→ **SET OF TASKS**:
- a) In the Joslins tournament thread, what place did JDenz take in the gi intermediate division?
- b) List each distinct username that appears as a post author in the Joslins tournament thread.

→ **PAGE EXCERPT**:
------------
# Joslins



## JDenz (Nov 14, 2003)

I was at the Joslins grappling tournament last weekend and it was an awsome time.  I seen some people that I havent seen in a long time, Randy and his buddy.  I got to see Kyle and talk with him a little bit and I got to hang with the guys that we work out with.  First off Kyle looked awsome every match of his he looked to be in total control.  Did you do the no gi Kyle or did you have to go?  I competed in the gi and no gi intermedate divisions.  I took third in the gi there were I think 25 people in the division.  I felt proud.  I beat three blue belts but lost to a white belt lol.   That white belt had the best submissions of everone in the division though.  I thought I just had a bad match agianst him but he made everyone look bad.  I don't think I could have beat him if I had a great match he was slick.  I think that wrestling is a big help in this tournament.   I was in so much better shape then everyone that I was winning all the matches at the end when the other guy got tired.  I did mess up a guys arm though.  I had him in a stright americana and I heard pop pop pop and he didn't tap just stopped moving, So I let it go and went to the bent Americana it popped everytime I moved it so I just gave up and held on for the win by points.  That was the toughest guy I ever went agianst.  I won the no gi.  It was awsome in the finals a guy lept guard and went to a gullitine.  I held him up for like two minutes set him down and got the takedown.  I passed his guard off his umo attempt and won the belt.  I think it was so late in the day alot of people just left.  Primo took fourth but he was real sick and he still had two nice arm bars.  Thomas stepped up and went intermediate but he was about 30 pounds lighter then the next lightest guy so he only got fourth but he looked good.  Over all the tournament was awsome and Carlos Newton was there, and reffing so it was sweet.  He winked at me during one match it was awsome.  Oh well I have to go back to work but the tournament was run awsome they are almost to big for that school though lol.


----------



## JDenz (Nov 14, 2003)

Hey I forgot it was so funny because Carlos must have just looked at a score sheet for the gi beause he called the points wrong.  He was so funny and down to earth to.  SO far every fighter I have ever meet has been awsome and a good experiance.


----------



## ace (Nov 23, 2003)

Jeff Looked Awsome in The no Gi.

I was Sick & did My Best & came out in 4th.

It was awsome to Meet Newton.
Jeff Was are star of The day  & I send a Special Shout
to Him in his Victory.

I missed Kyles Matches cause I was moving round Trying to Coach My Training Partners. 

I think this was the Best of the 3 Tournaments
I have Been 2 Even Tho I won a Belt in 2001. ( That Was My 1st Non USJJF Turnament).

But it has Grown so Big There was No room For The Fighters 
The Crowed was Every were.
They Need to Expaned The Turnament into a Bigger Gym.
Or Have 2 Day's 1 for Gi & 1 for No Gi.

Next Year  Will probably be even Bigger.

Again Cogradulations To Jeff & Kyle
On There Championships 


 :cheers: :cheers: :cheers:


----------



## JDenz (Nov 23, 2003)

thank you.   It was a good tournament with a solid turnout.  It was a little smaller then Naga and alot less crowded so I didn't think that was a big problem.  Espically if they put mats in that other gym like they were talking about doing.


----------



## chaosomega (Nov 24, 2003)

Good job boys! Keep up the good work. Can't wait until my first competition!


----------



## JDenz (Nov 24, 2003)
------------
→ **SUPPLIED INFORMATION**:
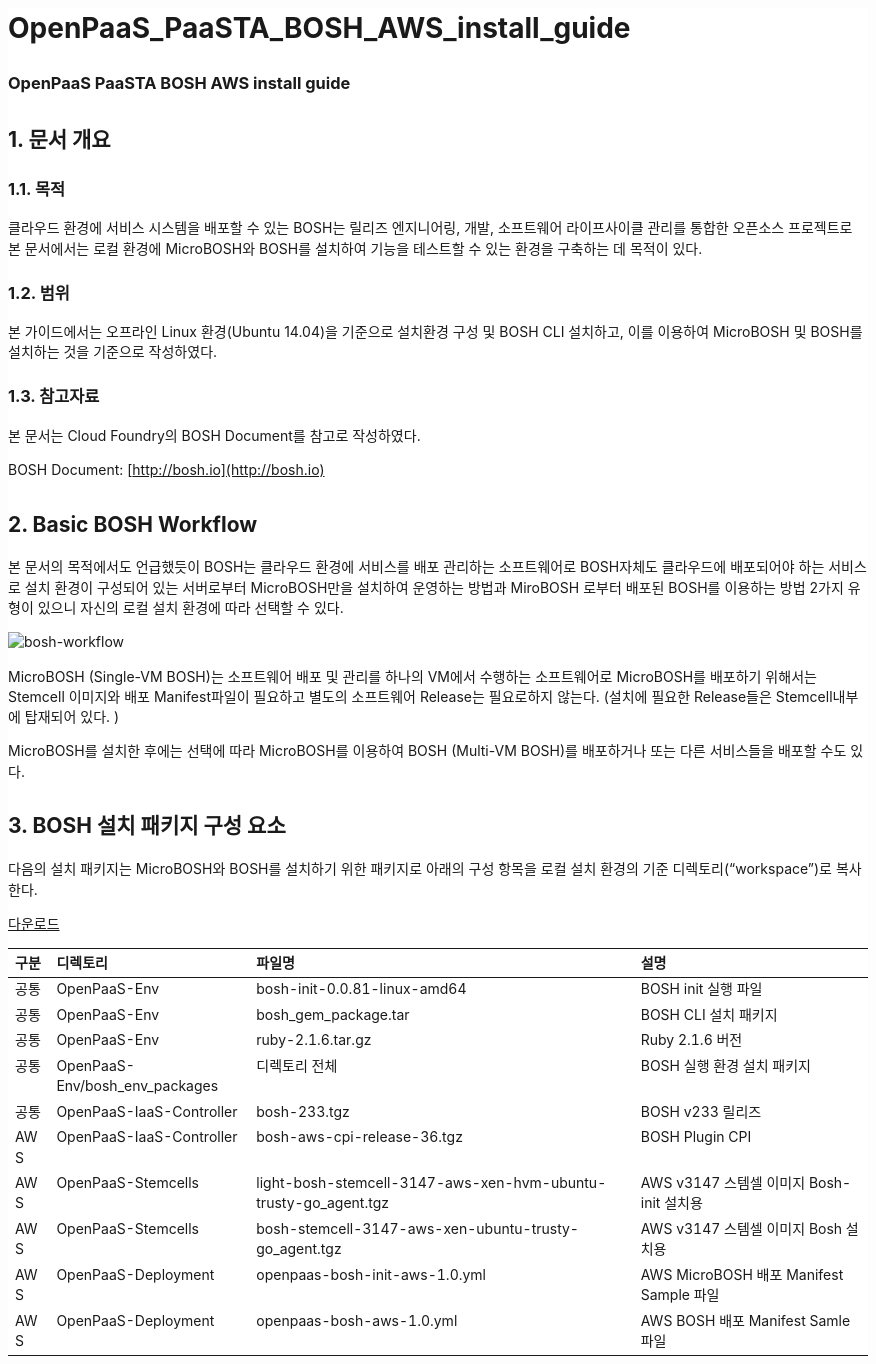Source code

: # OpenPaaS\_PaaSTA\_BOSH\_AWS\_install\_guide

### OpenPaaS PaaSTA BOSH AWS install guide

## 1.  문서 개요

### 1.1.  목적

클라우드 환경에 서비스 시스템을 배포할 수 있는 BOSH는 릴리즈 엔지니어링, 개발, 소프트웨어 라이프사이클 관리를 통합한 오픈소스 프로젝트로 본 문서에서는 로컬 환경에 MicroBOSH와 BOSH를 설치하여 기능을 테스트할 수 있는 환경을 구축하는 데 목적이 있다.

### 1.2.  범위

본 가이드에서는 오프라인 Linux 환경\(Ubuntu 14.04\)을 기준으로 설치환경 구성 및 BOSH CLI 설치하고, 이를 이용하여 MicroBOSH 및 BOSH를 설치하는 것을 기준으로 작성하였다.

### 1.3.  참고자료

본 문서는 Cloud Foundry의 BOSH Document를 참고로 작성하였다.

BOSH Document: [http://bosh.io](http://bosh.io)

## 2.  Basic BOSH Workflow

본 문서의 목적에서도 언급했듯이 BOSH는 클라우드 환경에 서비스를 배포 관리하는 소프트웨어로 BOSH자체도 클라우드에 배포되어야 하는 서비스로 설치 환경이 구성되어 있는 서버로부터 MicroBOSH만을 설치하여 운영하는 방법과 MiroBOSH 로부터 배포된 BOSH를 이용하는 방법 2가지 유형이 있으니 자신의 로컬 설치 환경에 따라 선택할 수 있다.

![bosh-workflow](../../../.gitbook/assets/bosh-workflow.png)

MicroBOSH \(Single-VM BOSH\)는 소프트웨어 배포 및 관리를 하나의 VM에서 수행하는 소프트웨어로 MicroBOSH를 배포하기 위해서는 Stemcell 이미지와 배포 Manifest파일이 필요하고 별도의 소프트웨어 Release는 필요로하지 않는다. \(설치에 필요한 Release들은 Stemcell내부에 탑재되어 있다. \)

MicroBOSH를 설치한 후에는 선택에 따라 MicroBOSH를 이용하여 BOSH \(Multi-VM BOSH\)를 배포하거나 또는 다른 서비스들을 배포할 수도 있다.

## 3.  BOSH 설치 패키지 구성 요소

다음의 설치 패키지는 MicroBOSH와 BOSH를 설치하기 위한 패키지로 아래의 구성 항목을 로컬 설치 환경의 기준 디렉토리\(“workspace”\)로 복사한다.

[다운로드](../../download_page.md)

| **구분** | **디렉토리** | **파일명** | **설명** |
| :--- | :--- | :--- | :--- |
| 공통 | OpenPaaS-Env | bosh-init-0.0.81-linux-amd64 | BOSH init 실행 파일 |
| 공통 | OpenPaaS-Env | bosh\_gem\_package.tar | BOSH CLI 설치 패키지 |
| 공통 | OpenPaaS-Env | ruby-2.1.6.tar.gz | Ruby 2.1.6 버전 |
| 공통 | OpenPaaS-Env/bosh\_env\_packages | 디렉토리 전체 | BOSH 실행 환경 설치 패키지 |
| 공통 | OpenPaaS-IaaS-Controller | bosh-233.tgz | BOSH v233 릴리즈 |
| AWS | OpenPaaS-IaaS-Controller | bosh-aws-cpi-release-36.tgz | BOSH Plugin CPI |
| AWS | OpenPaaS-Stemcells | light-bosh-stemcell-3147-aws-xen-hvm-ubuntu-trusty-go\_agent.tgz | AWS v3147 스템셀 이미지 Bosh-init 설치용 |
| AWS | OpenPaaS-Stemcells | bosh-stemcell-3147-aws-xen-ubuntu-trusty-go\_agent.tgz | AWS v3147 스템셀 이미지 Bosh 설치용 |
| AWS | OpenPaaS-Deployment | openpaas-bosh-init-aws-1.0.yml | AWS MicroBOSH 배포 Manifest Sample 파일 |
| AWS | OpenPaaS-Deployment | openpaas-bosh-aws-1.0.yml | AWS BOSH 배포 Manifest Samle 파일 |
------------
→ **RESPONSE LIST**:
- a) Third place

- b) JDenz, ace, chaosomega